It is one very easy recipe that I came up with recently. The secret of the taste is the spices. The recipe with the whitefish fillet was just the beginning of exploring combinations of flavors that make a pan-fried fish just taste very different from the regular fried fish where the predominant seasoning is salt. There was one slight problem with the whitefish fillet: the skin was too thin and the crispiness was not achieved. It tastes good anyway. The salmon fillets, however, have thicker skin and making them crispy was a piece of cake.
Ingredients
1 lb salmon fillet, cut in 6 oz portions
chopped scallions
chopped parsley
lemon juice
olive oil
salt
Preparation
- Portion the fillet. With skin side up, make cuts that are about 0.3″ deep and 0.5″ apart.
- Finely chop 1 scallion and a few Italian flat parsley leaves.

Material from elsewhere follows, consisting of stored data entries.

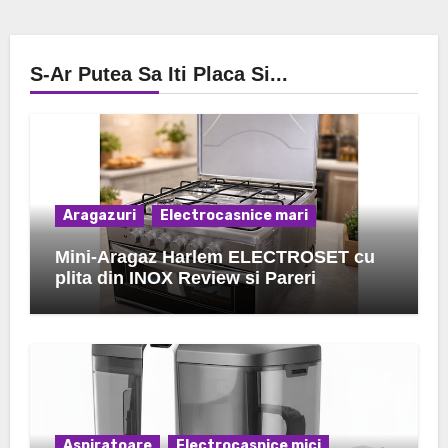
S-Ar Putea Sa Iti Placa Si...
Aragazuri
Electrocasnice mari
Mini-Aragaz Harlem ELECTROSET cu
plita din INOX Review si Pareri
Aspiratoare
Electrocasnice mici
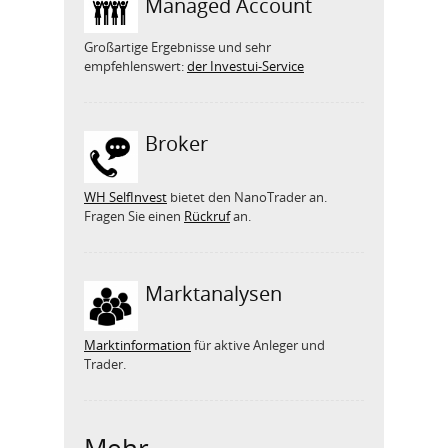
Managed Account
Großartige Ergebnisse und sehr
empfehlenswert:
der Investui-Service
Broker
WH SelfInvest
bietet den NanoTrader an.
Fragen Sie einen
Rückruf
an.
Marktanalysen
Marktinformation
für aktive Anleger und
Trader.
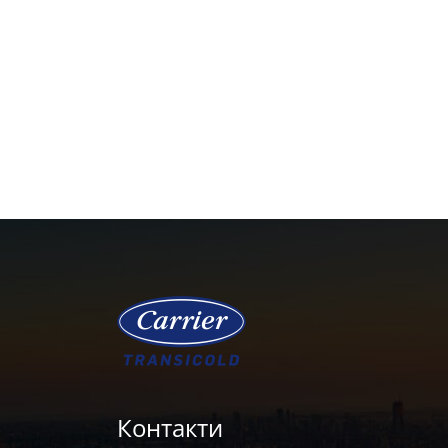
Контакти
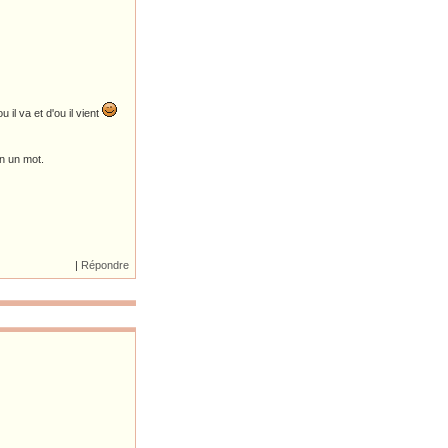
il va et d'ou il vient
n un mot.
|
Répondre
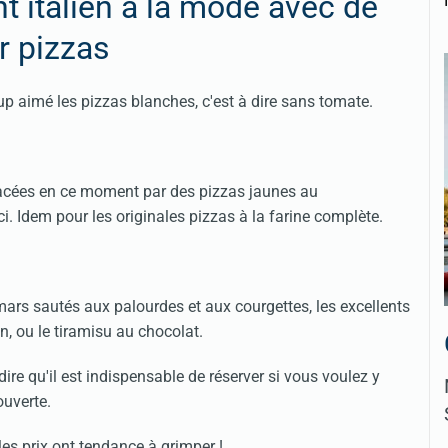
nt italien à la mode avec de
r pizzas
up aimé les pizzas blanches, c'est à dire sans tomate.
placées en ce moment par des pizzas jaunes au
ci. Idem pour les originales pizzas à la farine complète.
s sautés aux palourdes et aux courgettes, les excellents
in, ou le tiramisu au chocolat.
ire qu'il est indispensable de réserver si vous voulez y
ouverte.
 les prix ont tendance à grimper !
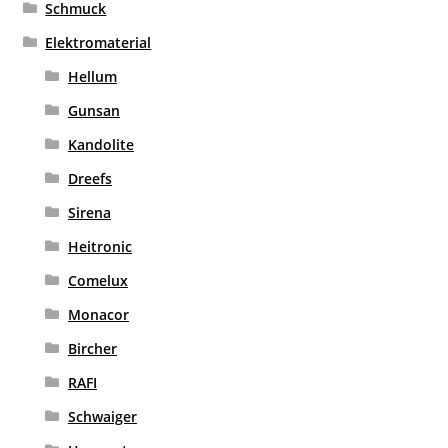
Schmuck
Elektromaterial
Hellum
Gunsan
Kandolite
Dreefs
Sirena
Heitronic
Comelux
Monacor
Bircher
RAFI
Schwaiger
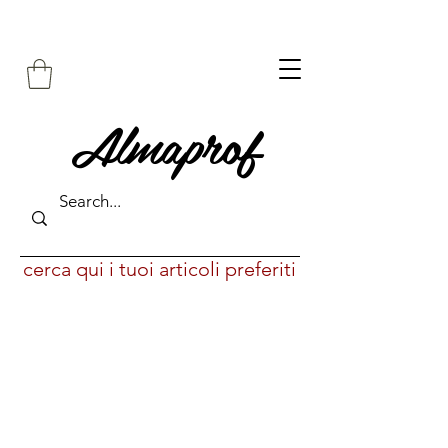
Almaprof
cerca qui i tuoi articoli preferiti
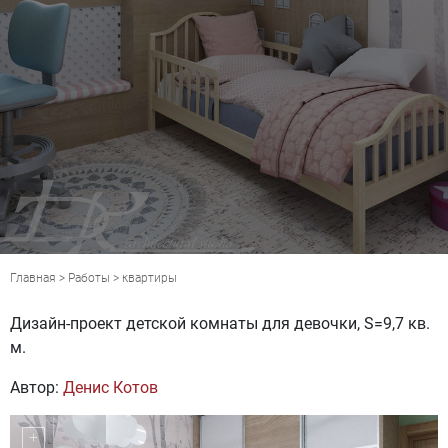
Главная
>
Работы
>
квартиры
Дизайн-проект детской комнаты для девочки, S=9,7 кв.
м.
Автор:
Денис Котов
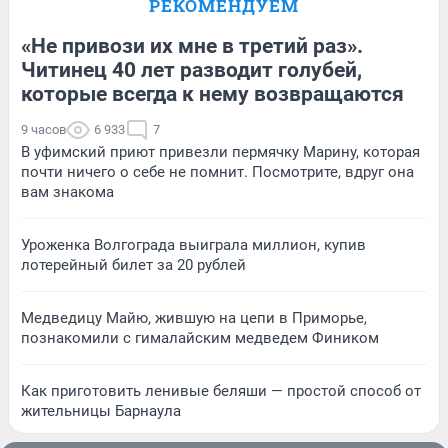
РЕКОМЕНДУЕМ
«Не привози их мне в третий раз».
Читинец 40 лет разводит голубей,
которые всегда к нему возвращаются
9 часов
6 933
7
В уфимский приют привезли пермячку Марину, которая
почти ничего о себе не помнит. Посмотрите, вдруг она
вам знакома
Уроженка Волгограда выиграла миллион, купив
лотерейный билет за 20 рублей
Медведицу Майю, жившую на цепи в Приморье,
познакомили с гималайским медведем Фиником
Как приготовить ленивые беляши — простой способ от
жительницы Барнаула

- Sprinkle some salt in the cuts that you just have made. Add the parsley and the scallions in these pockets as well.
- Squeeze some lemon juice on top of the fillets and drizzle some olive oil on the skin right before you put the fillets in a preheated pan.

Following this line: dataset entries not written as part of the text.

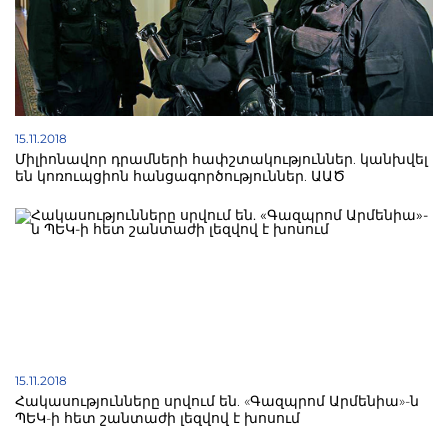
ներքին կարգով ու միայն նախարարության
աշխատակիցների շրջանում: Հիշեցնենք, որ վերոնշյալ
հարցաթերթիկում հարց է տրվում աշխատակիցներին՝
ի՞նչ աջակցություն են նրանք պատրաստվում
ցուցաբերել նախարար Հակոբ Արշակյանին, գուցե
ֆինանսական և գրված է անգամ ֆինանսական
աջակցության չափը՝ 7 հազար, 14 հազար կամ նույնիսկ
71 հազար և ավելի, և այլն:
15.11.2018
Միլիոնավոր դրամների հափշտակություններ. կանխվել
են կոռուպցիոն հանցագործություններ. ԱԱԾ
15.11.2018
Հակասությունները սրվում են. «Գազպրոմ Արմենիա»-ն
ՊԵԿ-ի հետ շանտաժի լեզվով է խոսում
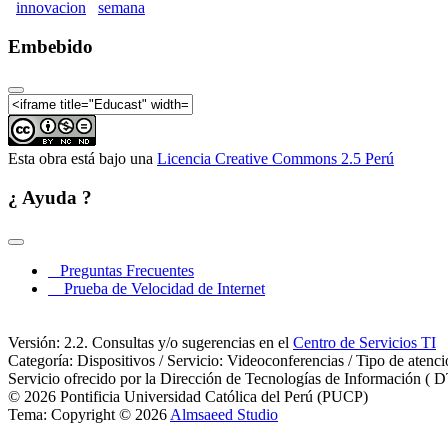
innovacion
semana
Embebido
Esta obra está bajo una
Licencia Creative Commons 2.5 Perú
¿ Ayuda ?
Preguntas Frecuentes
Prueba de Velocidad de Internet
Versión: 2.2. Consultas y/o sugerencias en el
Centro de Servicios TI
Categoría: Dispositivos / Servicio: Videoconferencias / Tipo de atenc
Servicio ofrecido por la Dirección de Tecnologías de Información ( D
© 2026 Pontificia Universidad Católica del Perú (PUCP)
Tema: Copyright © 2026
Almsaeed Studio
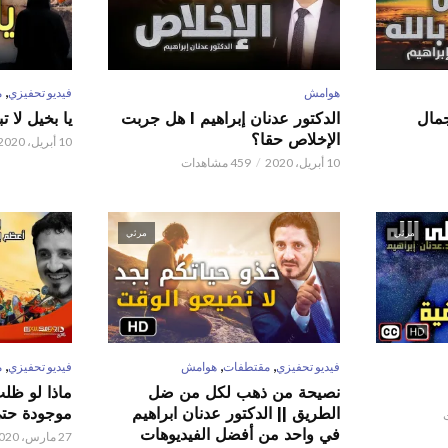
,
هوامش
فيديو تحفيزي
م
 عدنان إبراهيم l جمال
الدكتور عدنان إبراهيم l هل جربت
يا بخيل لا 
الإخلاص حقا؟
10 أبريل، 2020
10 أبريل، 2020
459 مشاهدات
مرئي
مرئي
,
,
,
فيديو تحفيزي
مقتطفات
هوامش
فيديو تحفيزي
م
نصيحة من ذهب لكل من ضل
ماذا لو ظل
الطريق || الدكتور عدنان ابراهيم
موجودة حتى 
في واحد من أفضل الفيديوهات
27 مارس، 2020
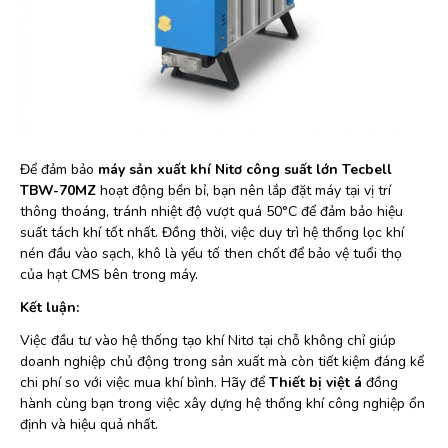
Để đảm bảo
máy sản xuất khí Nitơ công suất lớn Tecbell
TBW-70MZ
hoạt động bền bỉ, bạn nên lắp đặt máy tại vị trí
thông thoáng, tránh nhiệt độ vượt quá 50°C để đảm bảo hiệu
suất tách khí tốt nhất. Đồng thời, việc duy trì hệ thống lọc khí
nén đầu vào sạch, khô là yếu tố then chốt để bảo vệ tuổi thọ
của hạt CMS bên trong máy.
Kết luận:
Việc đầu tư vào hệ thống tạo khí Nitơ tại chỗ không chỉ giúp
doanh nghiệp chủ động trong sản xuất mà còn tiết kiệm đáng kể
chi phí so với việc mua khí bình. Hãy để
Thiết bị việt á
đồng
hành cùng bạn trong việc xây dựng hệ thống khí công nghiệp ổn
định và hiệu quả nhất.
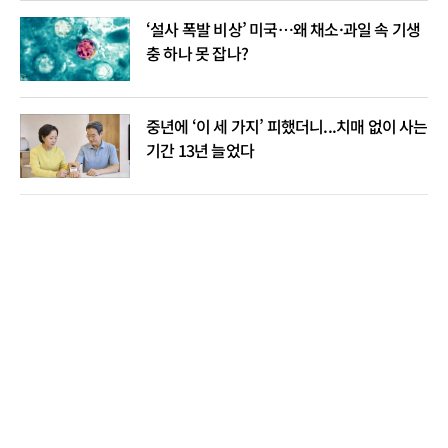
‘설사 폭발 비상’ 미국…왜 채소·과일 속 기생
충 하나 못 잡나?
중년에 ‘이 세 가지’ 피했더니...치매 없이 사는
기간 13년 늘었다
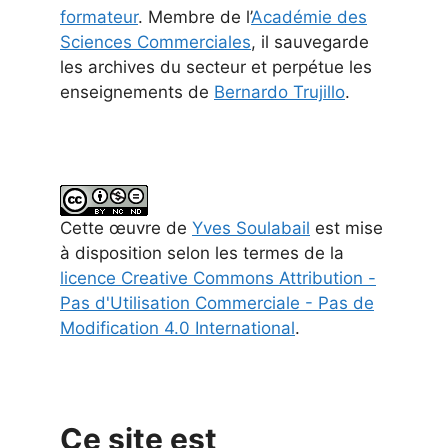
formateur
. Membre de l’
Académie des
Sciences Commerciales
, il sauvegarde
les archives du secteur et perpétue les
enseignements de
Bernardo Trujillo
.
Cette
œuvre
de
Yves Soulabail
est mise
à disposition selon les termes de la
licence Creative Commons Attribution -
Pas d'Utilisation Commerciale - Pas de
Modification 4.0 International
.
Ce site est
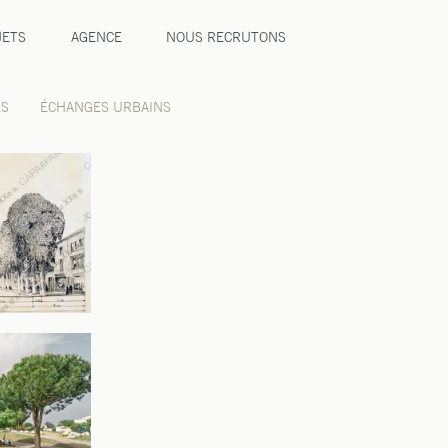
JETS
AGENCE
NOUS RECRUTONS
ES
ÉCHANGES URBAINS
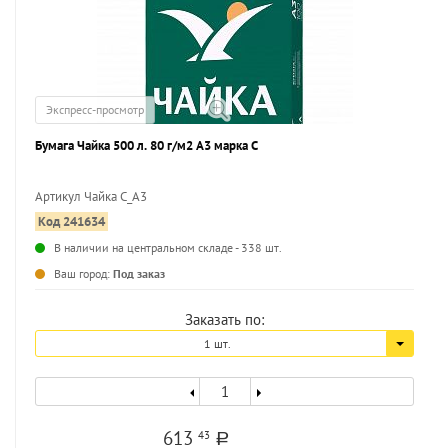
Экспресс-просмотр
Бумага Чайка 500 л. 80 г/м2 А3 марка С
Артикул Чайка С_А3
Код 241634
...
В наличии на центральном складе - 338 шт.
Ваш город:
Под заказ
Заказать по:
1 шт.
613
43
a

- Place the fish fillets skin side down in a hot pan. Press the fillets lightly with your fingers. Cook until you see on the side that 2/3 of the meat has changed its color (about 4 minutes).
- Flip the fillets, and cook for 2 minutes.

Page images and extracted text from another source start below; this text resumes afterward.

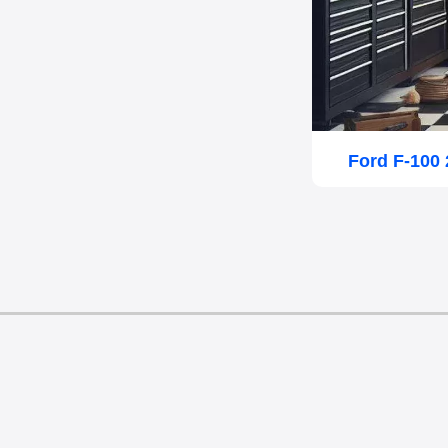
Ford F-100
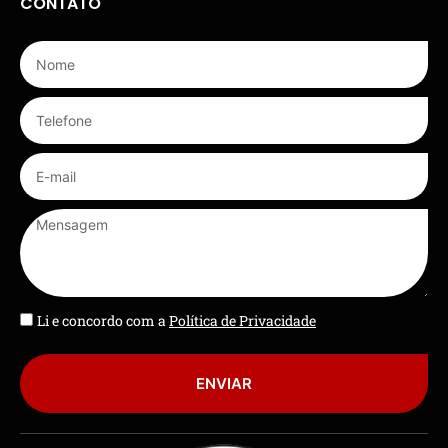
CONTATO
Li e concordo com a
Política de Privacidade
ENVIAR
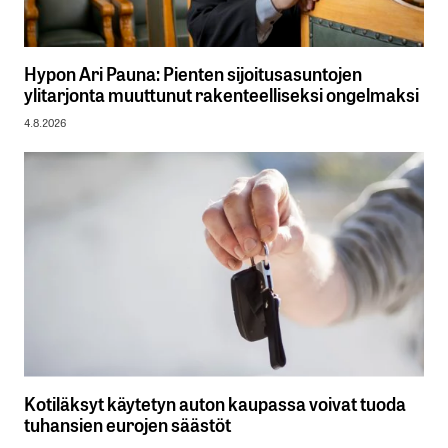
Hypon Ari Pauna: Pienten sijoitusasuntojen
ylitarjonta muuttunut rakenteelliseksi ongelmaksi
4.8.2026
Kotiläksyt käytetyn auton kaupassa voivat tuoda
tuhansien eurojen säästöt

- Afterwards, flip the fish again, so that the skin is facing the bottom of the pan and cook it like that for another 2 minutes before taking it out on a plate.
Notes and Tips: I used Atlantic salmon because it is cheaper than the one from Alaska. I highly recommend the wild Alaskan salmon: the meat is darker and the taste is very different but be careful not to overcook it as the wild salmon does not contain a lot of fat compared to the farm-raised salmon. You most definitely want it to be moist and tender.